* [Exercise description]:
Look below for the line containing "left ankle: (207, 552)" and the line containing "right ankle: (580, 524)"; repeat exactly those two lines and all lines between them, and nothing else.

* [Data in this exercise]:
:::::

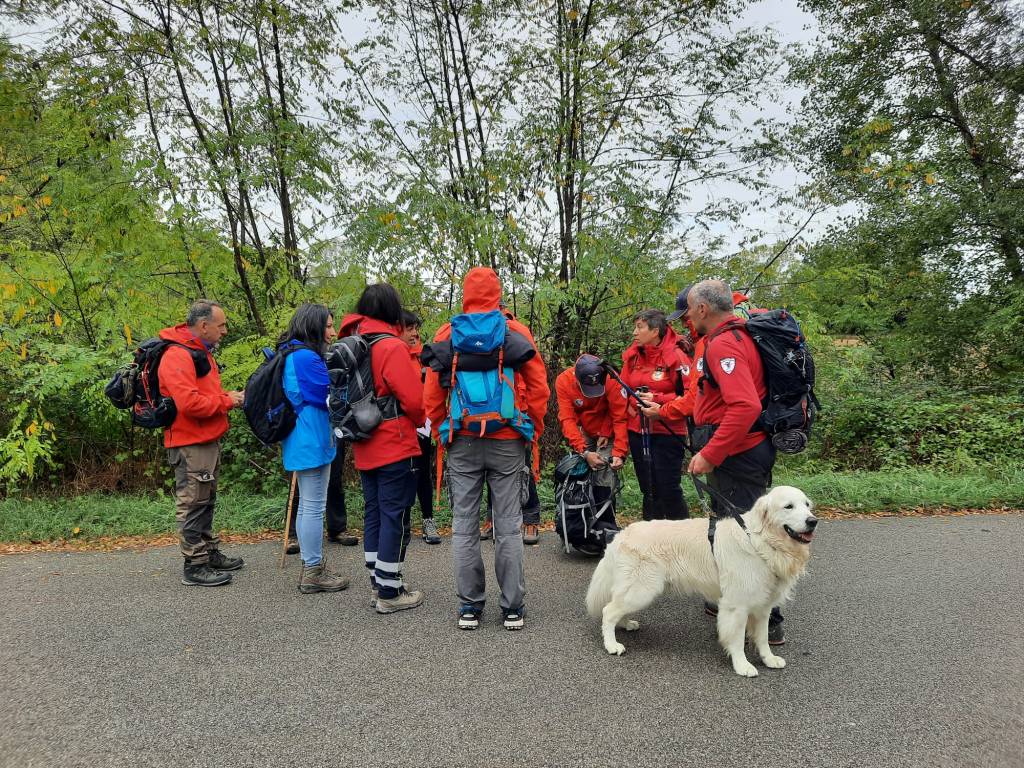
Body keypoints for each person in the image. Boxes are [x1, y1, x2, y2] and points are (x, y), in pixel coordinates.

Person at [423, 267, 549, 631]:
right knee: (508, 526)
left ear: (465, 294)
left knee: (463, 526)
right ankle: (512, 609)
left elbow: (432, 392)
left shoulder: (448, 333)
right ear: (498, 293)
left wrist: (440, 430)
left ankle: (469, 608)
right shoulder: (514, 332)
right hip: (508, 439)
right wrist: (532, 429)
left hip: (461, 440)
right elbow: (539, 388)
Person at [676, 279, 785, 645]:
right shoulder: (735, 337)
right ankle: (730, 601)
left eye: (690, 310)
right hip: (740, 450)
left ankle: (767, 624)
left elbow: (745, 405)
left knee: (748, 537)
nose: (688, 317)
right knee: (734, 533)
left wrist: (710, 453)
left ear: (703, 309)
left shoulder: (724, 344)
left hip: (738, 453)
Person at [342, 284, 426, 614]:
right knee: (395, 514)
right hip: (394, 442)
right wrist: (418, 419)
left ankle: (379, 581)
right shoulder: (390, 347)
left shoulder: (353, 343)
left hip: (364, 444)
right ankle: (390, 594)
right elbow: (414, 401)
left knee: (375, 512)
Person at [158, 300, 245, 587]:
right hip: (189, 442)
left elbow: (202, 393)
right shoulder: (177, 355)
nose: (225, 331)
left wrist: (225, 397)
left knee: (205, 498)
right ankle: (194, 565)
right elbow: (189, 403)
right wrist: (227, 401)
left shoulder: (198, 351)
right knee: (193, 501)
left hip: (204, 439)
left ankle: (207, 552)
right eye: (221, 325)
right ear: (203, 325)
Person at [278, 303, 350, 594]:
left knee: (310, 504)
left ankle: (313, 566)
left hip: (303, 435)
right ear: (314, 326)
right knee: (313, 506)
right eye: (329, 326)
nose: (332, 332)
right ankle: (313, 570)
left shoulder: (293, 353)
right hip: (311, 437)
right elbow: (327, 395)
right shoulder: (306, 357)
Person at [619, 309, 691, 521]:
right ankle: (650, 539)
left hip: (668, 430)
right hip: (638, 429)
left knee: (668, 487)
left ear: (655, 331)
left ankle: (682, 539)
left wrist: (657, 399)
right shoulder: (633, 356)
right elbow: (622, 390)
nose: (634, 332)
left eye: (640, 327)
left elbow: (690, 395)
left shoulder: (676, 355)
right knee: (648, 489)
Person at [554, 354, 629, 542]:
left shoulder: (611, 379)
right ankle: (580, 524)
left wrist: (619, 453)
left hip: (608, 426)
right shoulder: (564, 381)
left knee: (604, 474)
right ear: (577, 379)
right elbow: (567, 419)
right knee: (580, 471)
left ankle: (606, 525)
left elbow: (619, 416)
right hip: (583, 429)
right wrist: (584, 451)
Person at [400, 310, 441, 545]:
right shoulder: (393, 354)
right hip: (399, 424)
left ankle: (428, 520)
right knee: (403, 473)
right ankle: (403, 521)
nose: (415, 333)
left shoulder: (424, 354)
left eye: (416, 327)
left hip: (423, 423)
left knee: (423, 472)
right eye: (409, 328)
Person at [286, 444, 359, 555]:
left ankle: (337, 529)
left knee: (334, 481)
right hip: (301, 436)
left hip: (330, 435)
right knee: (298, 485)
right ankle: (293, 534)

:::::

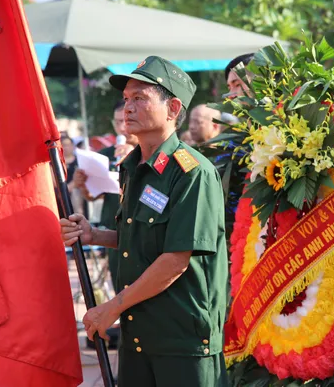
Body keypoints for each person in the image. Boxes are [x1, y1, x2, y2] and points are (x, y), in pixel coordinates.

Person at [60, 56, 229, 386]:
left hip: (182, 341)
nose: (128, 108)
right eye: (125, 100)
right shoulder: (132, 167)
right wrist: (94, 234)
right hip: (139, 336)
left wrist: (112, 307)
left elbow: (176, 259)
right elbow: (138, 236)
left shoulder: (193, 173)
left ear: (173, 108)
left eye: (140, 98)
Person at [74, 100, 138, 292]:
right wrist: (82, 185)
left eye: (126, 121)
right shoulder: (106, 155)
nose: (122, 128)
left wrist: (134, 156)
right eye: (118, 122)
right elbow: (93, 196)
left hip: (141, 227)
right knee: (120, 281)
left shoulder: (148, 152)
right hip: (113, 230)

:::::

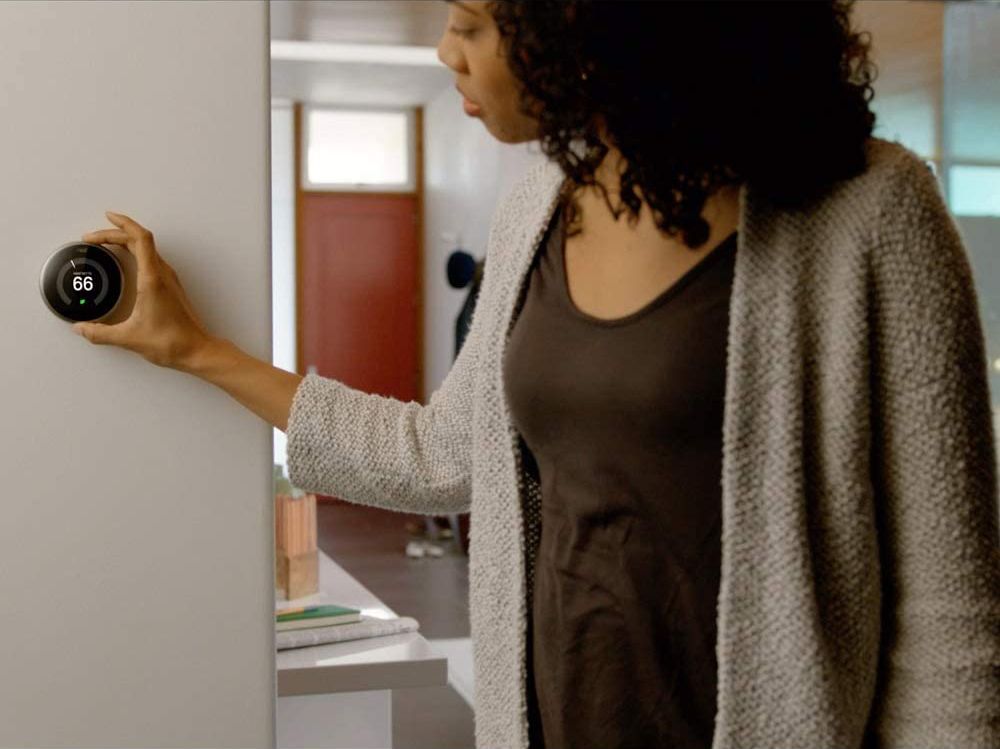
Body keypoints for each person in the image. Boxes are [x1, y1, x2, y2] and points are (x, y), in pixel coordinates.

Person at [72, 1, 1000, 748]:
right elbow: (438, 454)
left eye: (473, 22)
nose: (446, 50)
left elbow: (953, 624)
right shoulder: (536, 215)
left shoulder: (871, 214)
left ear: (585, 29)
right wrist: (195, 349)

:::::

* [Reply to the task]:
left ankle: (207, 552)
right eye: (221, 325)
right ear: (203, 325)
Person at [278, 303, 350, 594]:
left knee: (310, 504)
left ankle: (313, 566)
left hip: (303, 435)
right ear: (314, 326)
right knee: (313, 506)
right eye: (329, 326)
nose: (332, 332)
right ankle: (313, 570)
left shoulder: (293, 353)
right hip: (311, 437)
right elbow: (327, 395)
right shoulder: (306, 357)
Person at [619, 309, 691, 521]:
right ankle: (650, 539)
left hip: (668, 430)
right hip: (638, 429)
left knee: (668, 487)
left ear: (655, 331)
left ankle: (682, 539)
left wrist: (657, 399)
right shoulder: (633, 356)
right elbow: (622, 390)
nose: (634, 332)
left eye: (640, 327)
left elbow: (690, 395)
left shoulder: (676, 355)
right knee: (648, 489)
Person at [554, 354, 629, 542]:
left shoulder: (611, 379)
right ankle: (580, 524)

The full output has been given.